End Users are those who will actually use the system developed. It is important to involve these people in the defining of the requirements, as well as during development and testing phases of the project.
Stakeholders are those with a direct interest in the project outcome: company management, strategic partners, legislators, competitors, etc.
Roles on the Developer side
Project Supervision at management level
- Supervising the project implementation at a strategic level;
- If necessary, getting involved in the resolution of conflict situations among the representatives of the Parties.
Project Manager on the Developer side
The Project Manager on the Developer side is like a bridge between the Customer and the development team. The Project Manager is the one who is responsible for the "who, what, where, when and why" of the project plan and who follows up to ensure that the project objectives are achieved.
- Overseeing the project scope (deadlines, budget, priorities);
- Defining the project development time plan;
- Defining the communication plan;
- Project resource management;
- Distribution of tasks within the team;
- Performance analysis of the developers;
- Change management;
- Risk management;
- Making the meeting notes;
- Preparing status reports;
- Managing the procedure of project delivering.
When working within the Scrum framework of the Agile methodology, one of the roles on the Developer side is the Scrum Master.
- Monitoring that the Scrum guidelines are followed over the course of work;
- Eliminating blockers of performing the tasks;
- Planning project meetings;
- Providing support to the Product Owner in defining requirements and tasks.

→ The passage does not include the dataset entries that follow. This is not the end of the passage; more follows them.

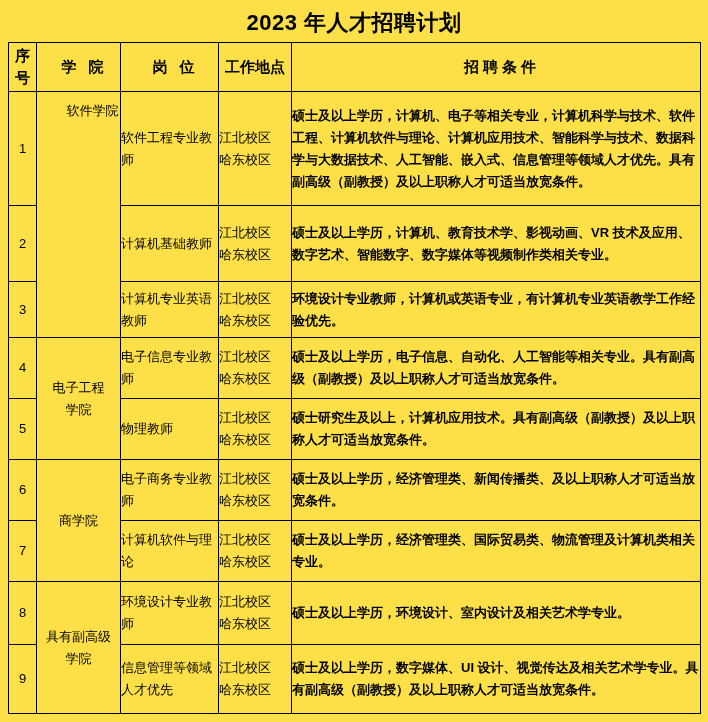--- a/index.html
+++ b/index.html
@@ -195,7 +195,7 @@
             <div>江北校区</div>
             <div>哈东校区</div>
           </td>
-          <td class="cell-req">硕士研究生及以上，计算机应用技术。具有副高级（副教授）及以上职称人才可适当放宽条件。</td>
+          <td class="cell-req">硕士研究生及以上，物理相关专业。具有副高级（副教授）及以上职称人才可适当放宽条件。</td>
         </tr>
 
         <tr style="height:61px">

In practice, even without specifically using the Scrum framework, the responsibilities typical of this role tend to be undertaken by the Project Manager.
UX Designer and UI Designer
- Analyzing functional requirements defined by the Customer;
- User research, surveys;
- Defining the architecture of the solution (UX), optimising it;
- Development of system visual prototypes;
- Usability testing;
- Defining the visual guidelines (UI) of the system;
- Documenting design-related decisions.
The focus of UI design is the user interface: graphic design, content formatting, stylistics. Responsible for how the system looks.

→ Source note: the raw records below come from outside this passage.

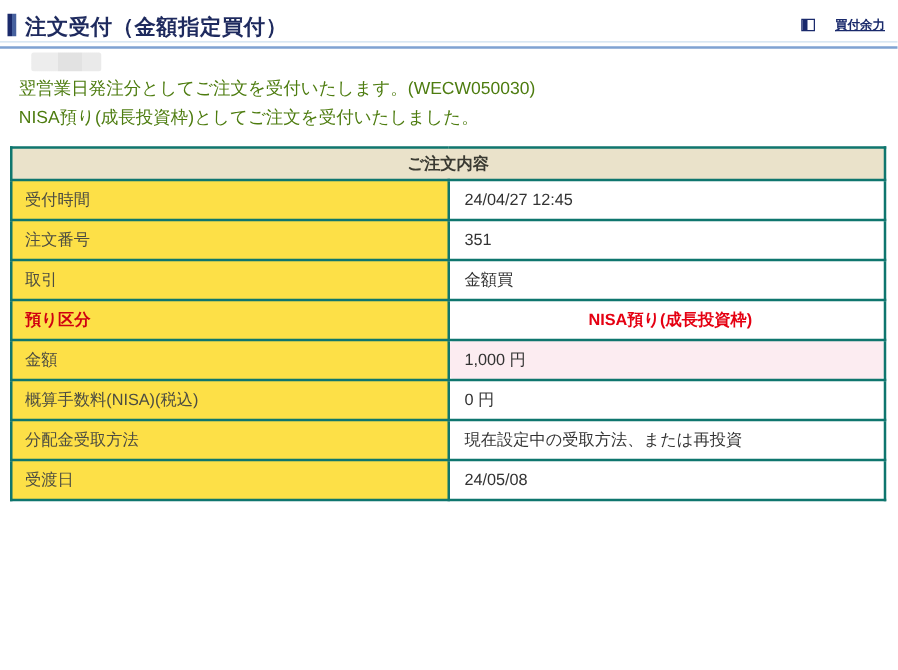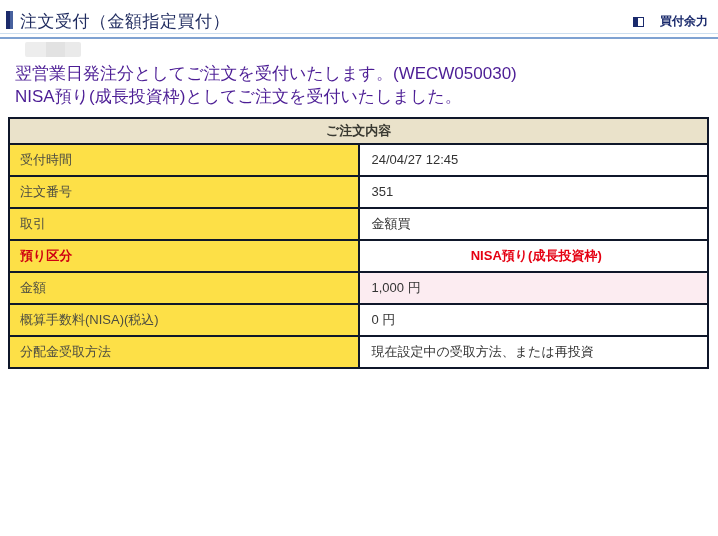--- a/index.html
+++ b/index.html
@@ -28,7 +28,7 @@
   .page-title {
     display: inline-block;
     font-size: 17px;
-    font-weight: normal;
+    font-weight: bold;
     color: #1e2a5e;
     letter-spacing: 0.5px;
   }

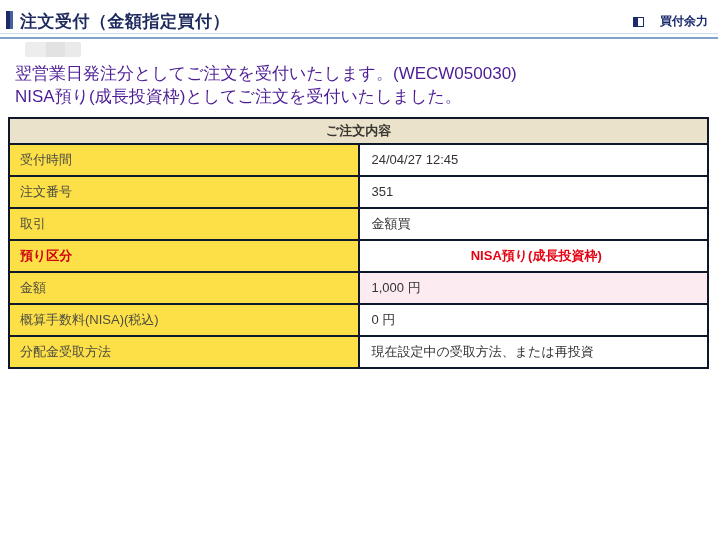--- a/index.html
+++ b/index.html
@@ -35,9 +35,10 @@
   .top-link {
     position: absolute;
     right: 2px; top: 3px;
-    font-size: 12px;
+    font-size: 10px;
     font-weight: bold;
     color: #1a2a6c;
+    text-decoration: underline;
     cursor: pointer;
     display: inline-flex;
     align-items: center;

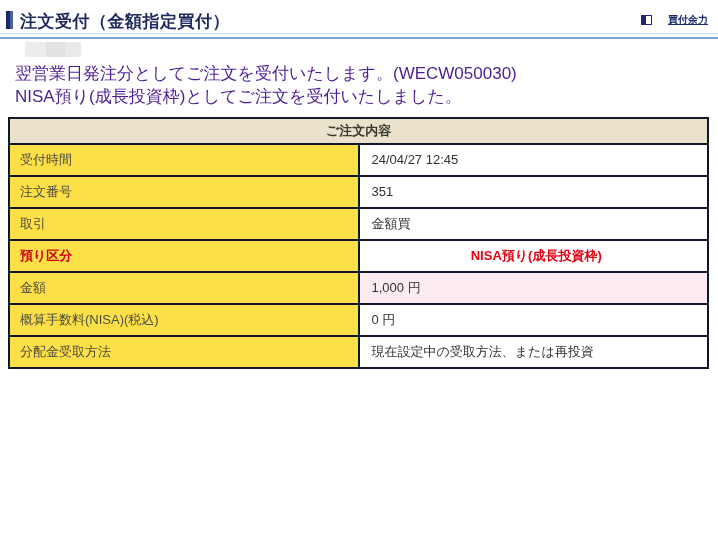--- a/index.html
+++ b/index.html
@@ -83,8 +83,8 @@
   .msg {
     position: absolute;
     left: 15px;
-    font-size: 17px;
-    color: #4c1d95;
+    font-size: 14px;
+    color: #4d7c0f;
     white-space: nowrap;
   }
   .msg-1 { top: 62px; }

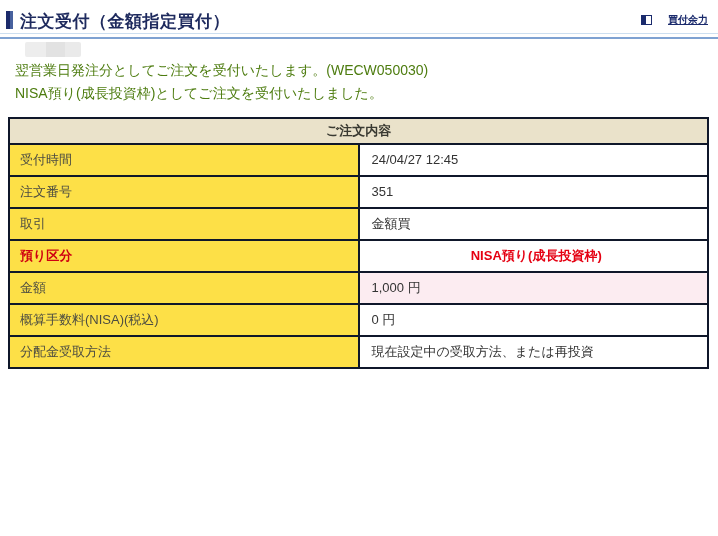--- a/index.html
+++ b/index.html
@@ -100,7 +100,7 @@
     table-layout: fixed;
   }
   .order-table th, .order-table td {
-    border: 2px solid #0f172a;
+    border: 2px solid #0f766e;
     line-height: 18px;
     vertical-align: middle;
   }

The main task of UX design is to provide a seamless user experience using the system that is being developed. UX designers analyze user behavior and expectations about system operation, creating an easy-to-understand application architecture. Responsible for how easy it is to use the system.
You can read more about the design development processes here.
A Business Analyst is responsible for translating business needs into requirements and documenting them appropriately before development begins.
- Research and analysis of business processes;
- Compilation, formalization and coordination of requirements with the Customer;
- Development of proposals for necessary changes in existing or planned processes;
- Development of documentation.
The primary focus of this role is translating business requirements into technical requirements for developers, creating the most appropriate technical design for the system.
In practice, often overlaps with the roles of Business Analyst and System Architect.
Chief Development Engineer
A bridge between the Development team and the Project Manager and/or Business Analyst, providing technical direction for the project.
Main responsibilities: defining the technical and functional architecture of the system.
In practice, often overlaps with the roles of System Analyst and Chief Development Engineer.
Development Engineers or Programmers (Back-End, Front-End)
- Development and implementation of the project according to the defined requirements and competences;
- Progress documentation;
- Estimation of the tasks.
The Front-End Programmer works on the visible part of the project, ensuring smooth communication of the interface and business logic.
The Back-End Programmer works on the implementation of business logic on the server side, which is invisible to the customer.
- Development of system performance, regression and other automated tests;
- Performing code review.
- Analysis of development requirements;
- Defining test scenarios;
- Manual testing and registration of detected errors.